PASSAGE SHOWN:
┏━━

The museum itself is very green, as the garden is what it's most famous for.


And that's because the most famous former resident of this house, Pierre-August Renoir, painted one of his most famous paintings, The Swing, just outside in the garden. You can tell the garden is more developed than in Renoir's time. Even though the wooden swing is still there, and so are some of the trees in the background, it doesn't look quite as much like a natural forest as it used to. Or maybe it never did, and that was just artistic license. One has to assume that they've anchored the swing to the ground because too many people were falling off trying to replicate the pose.
 
 

In the back of the garden is the only still-functioning, still-existing vineyard inside Paris' city limits. Of course, Montmartre used to be outside of city limits, which is why it was relatively cheap for artists to come out and live and paint here. Not true anymore, of course.


The museum is dedicated to explaining the little neighborhood of Montmartre, the artists who lived and painted here in the house, and also the heyday of local history -- Le Chat Noir cabaret bar, Toulouse-Lautrec, le Moulin Rouge, and the Cancan.

 
 
There's more art, and a fabulous staircase, at the Musée Gustave Moreau.
 
 

At the Musée des Arts et Metiers, like at so many other Parisian museums, it's not just what's inside the museum that's impressive. The buildings are often just as special as what they contain. This museum is housed in the Royal Priory, mostly built in the 12th century.

  
 
 
Even at the famous Louvre, inside the King's former palace, you can find yourself off the trodden path. The Petite Galerie offers more unusual temporary exhibits, such as this one which translates as "Myth Founders: From Hercules to Darth Vader". And let's not forget the Japanese Tanuki. I would point out he looks so out of place on the poster, but frankly he doesn't look any more out of place at the Louvre than "Dark Vador".

┗━━

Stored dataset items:
┏━━

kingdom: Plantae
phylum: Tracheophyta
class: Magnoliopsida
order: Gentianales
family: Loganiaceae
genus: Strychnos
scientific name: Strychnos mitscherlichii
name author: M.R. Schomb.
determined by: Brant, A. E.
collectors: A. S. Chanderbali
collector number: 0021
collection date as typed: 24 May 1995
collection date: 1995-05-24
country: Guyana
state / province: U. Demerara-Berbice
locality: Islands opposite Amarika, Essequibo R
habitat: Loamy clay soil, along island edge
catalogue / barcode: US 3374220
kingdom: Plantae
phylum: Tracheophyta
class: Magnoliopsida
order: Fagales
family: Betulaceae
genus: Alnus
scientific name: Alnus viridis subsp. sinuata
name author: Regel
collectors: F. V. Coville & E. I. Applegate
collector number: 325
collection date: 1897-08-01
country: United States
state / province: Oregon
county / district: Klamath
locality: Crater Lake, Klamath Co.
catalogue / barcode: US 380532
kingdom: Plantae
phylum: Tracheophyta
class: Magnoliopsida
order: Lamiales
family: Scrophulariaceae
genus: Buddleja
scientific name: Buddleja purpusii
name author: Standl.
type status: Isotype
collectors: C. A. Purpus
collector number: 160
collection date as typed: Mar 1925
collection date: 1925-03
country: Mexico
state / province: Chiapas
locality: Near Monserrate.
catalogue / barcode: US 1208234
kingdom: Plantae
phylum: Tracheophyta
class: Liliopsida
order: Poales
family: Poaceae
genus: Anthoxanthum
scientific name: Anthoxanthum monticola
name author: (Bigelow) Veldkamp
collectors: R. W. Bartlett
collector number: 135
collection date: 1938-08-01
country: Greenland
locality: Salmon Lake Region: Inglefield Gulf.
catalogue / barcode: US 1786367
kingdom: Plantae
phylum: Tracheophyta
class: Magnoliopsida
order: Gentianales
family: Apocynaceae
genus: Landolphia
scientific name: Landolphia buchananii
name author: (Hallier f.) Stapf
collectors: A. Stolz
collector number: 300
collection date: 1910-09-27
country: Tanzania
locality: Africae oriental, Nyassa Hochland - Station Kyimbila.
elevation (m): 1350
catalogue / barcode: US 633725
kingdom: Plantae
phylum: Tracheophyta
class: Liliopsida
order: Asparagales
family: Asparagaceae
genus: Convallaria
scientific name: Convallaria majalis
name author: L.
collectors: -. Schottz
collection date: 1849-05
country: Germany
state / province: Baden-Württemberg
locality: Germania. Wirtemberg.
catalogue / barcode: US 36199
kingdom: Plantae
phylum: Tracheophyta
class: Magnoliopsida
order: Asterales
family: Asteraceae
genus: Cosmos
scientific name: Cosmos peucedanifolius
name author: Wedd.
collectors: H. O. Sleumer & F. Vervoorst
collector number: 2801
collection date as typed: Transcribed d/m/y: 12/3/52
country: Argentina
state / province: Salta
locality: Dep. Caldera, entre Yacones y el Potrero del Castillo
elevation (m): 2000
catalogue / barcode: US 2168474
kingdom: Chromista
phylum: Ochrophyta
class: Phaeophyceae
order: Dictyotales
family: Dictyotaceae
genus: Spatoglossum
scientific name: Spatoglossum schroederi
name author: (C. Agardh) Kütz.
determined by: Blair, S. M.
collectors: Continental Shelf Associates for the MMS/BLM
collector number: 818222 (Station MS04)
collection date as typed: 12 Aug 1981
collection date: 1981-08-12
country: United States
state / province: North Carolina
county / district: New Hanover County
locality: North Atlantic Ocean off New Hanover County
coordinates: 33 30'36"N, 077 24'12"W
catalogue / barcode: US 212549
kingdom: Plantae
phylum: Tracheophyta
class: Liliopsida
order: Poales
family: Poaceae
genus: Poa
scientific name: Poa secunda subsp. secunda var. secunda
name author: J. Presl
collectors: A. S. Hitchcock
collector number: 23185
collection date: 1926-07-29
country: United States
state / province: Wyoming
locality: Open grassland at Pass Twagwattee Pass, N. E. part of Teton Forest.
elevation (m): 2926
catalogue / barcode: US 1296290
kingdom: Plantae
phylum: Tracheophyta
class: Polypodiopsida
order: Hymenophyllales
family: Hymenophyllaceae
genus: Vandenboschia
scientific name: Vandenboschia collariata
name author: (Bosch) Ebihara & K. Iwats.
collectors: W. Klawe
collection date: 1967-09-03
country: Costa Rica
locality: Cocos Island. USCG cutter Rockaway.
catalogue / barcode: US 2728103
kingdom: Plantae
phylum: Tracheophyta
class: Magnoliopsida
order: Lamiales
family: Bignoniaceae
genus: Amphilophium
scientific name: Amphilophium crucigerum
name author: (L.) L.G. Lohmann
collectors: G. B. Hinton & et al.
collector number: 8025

┗━━

TASKS FOR THIS EXERCISE:
[a] In the passage on Paris museums, in which century was most of the Royal Priory built?
[b] Please copy word for word from the passage on Paris museums, beginning at the words "The museum itself" and stopping after "replicate the pose.".

ANSWERS BY ITEM NUMBER:
[a] The 12th century.

[b]
The museum itself is very green, as the garden is what it's most famous for.


And that's because the most famous former resident of this house, Pierre-August Renoir, painted one of his most famous paintings, The Swing, just outside in the garden. You can tell the garden is more developed than in Renoir's time. Even though the wooden swing is still there, and so are some of the trees in the background, it doesn't look quite as much like a natural forest as it used to. Or maybe it never did, and that was just artistic license. One has to assume that they've anchored the swing to the ground because too many people were falling off trying to replicate the pose.